--- Problem to work on ---
Among the records below, find each line containing the word "estandarización" and copy it.

(Entries taken from a collection)
---------------

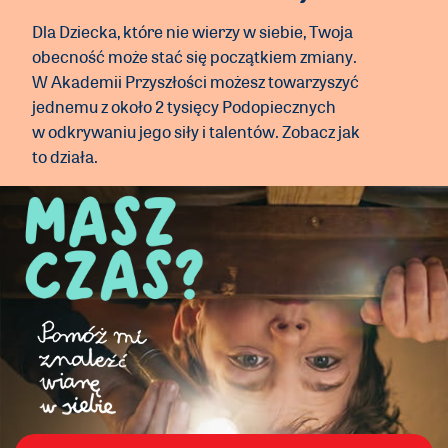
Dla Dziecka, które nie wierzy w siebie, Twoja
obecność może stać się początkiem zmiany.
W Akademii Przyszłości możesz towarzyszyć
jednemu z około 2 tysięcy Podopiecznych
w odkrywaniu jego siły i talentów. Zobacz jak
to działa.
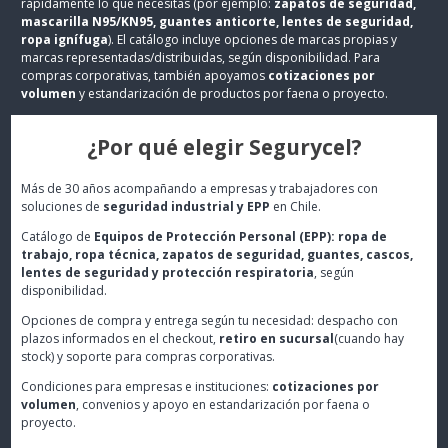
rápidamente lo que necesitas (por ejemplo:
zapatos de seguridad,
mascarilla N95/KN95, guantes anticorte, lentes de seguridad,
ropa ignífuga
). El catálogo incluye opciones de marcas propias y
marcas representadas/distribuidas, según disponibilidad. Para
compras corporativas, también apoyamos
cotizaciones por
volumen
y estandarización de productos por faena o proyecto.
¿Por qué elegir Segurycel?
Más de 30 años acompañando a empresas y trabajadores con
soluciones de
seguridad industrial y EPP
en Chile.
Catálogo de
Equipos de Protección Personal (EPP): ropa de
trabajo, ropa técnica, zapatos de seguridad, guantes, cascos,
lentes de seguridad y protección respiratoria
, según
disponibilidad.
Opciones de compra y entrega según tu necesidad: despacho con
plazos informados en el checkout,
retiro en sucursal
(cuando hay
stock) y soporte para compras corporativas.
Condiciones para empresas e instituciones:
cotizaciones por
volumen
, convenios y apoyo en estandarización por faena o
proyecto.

---------------

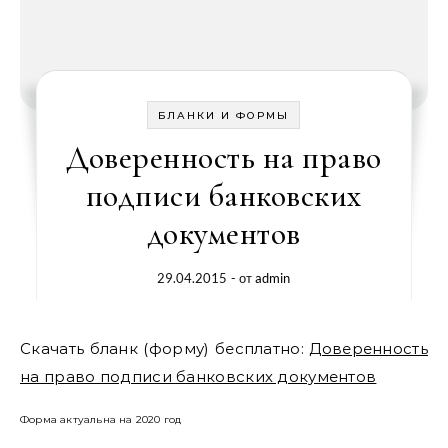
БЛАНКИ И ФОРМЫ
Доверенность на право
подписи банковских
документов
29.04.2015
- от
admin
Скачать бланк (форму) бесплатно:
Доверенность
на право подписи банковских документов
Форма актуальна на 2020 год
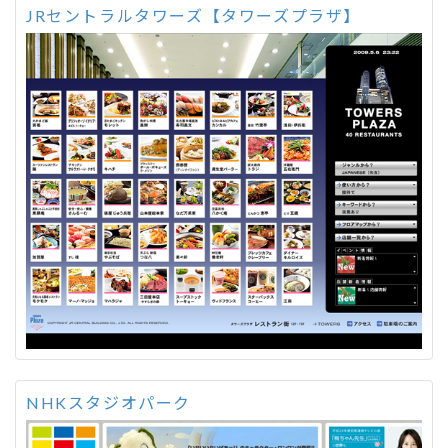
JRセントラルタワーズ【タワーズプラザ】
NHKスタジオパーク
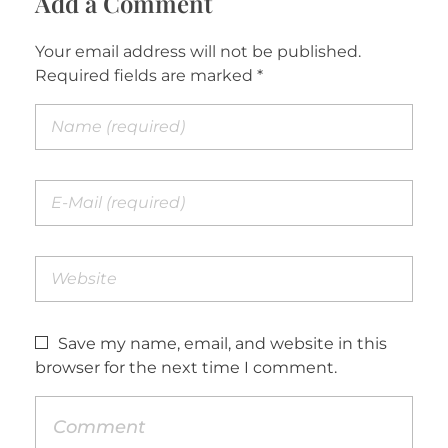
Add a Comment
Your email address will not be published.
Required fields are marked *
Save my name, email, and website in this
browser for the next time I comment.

---------------

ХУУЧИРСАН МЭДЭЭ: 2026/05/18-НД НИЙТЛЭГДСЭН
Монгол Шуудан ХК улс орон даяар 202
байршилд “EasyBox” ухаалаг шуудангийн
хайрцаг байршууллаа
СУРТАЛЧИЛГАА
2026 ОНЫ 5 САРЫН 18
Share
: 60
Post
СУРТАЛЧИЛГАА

---------------

--- Solved exercise ---
y estandarización de productos por faena o proyecto.
, convenios y apoyo en estandarización por faena o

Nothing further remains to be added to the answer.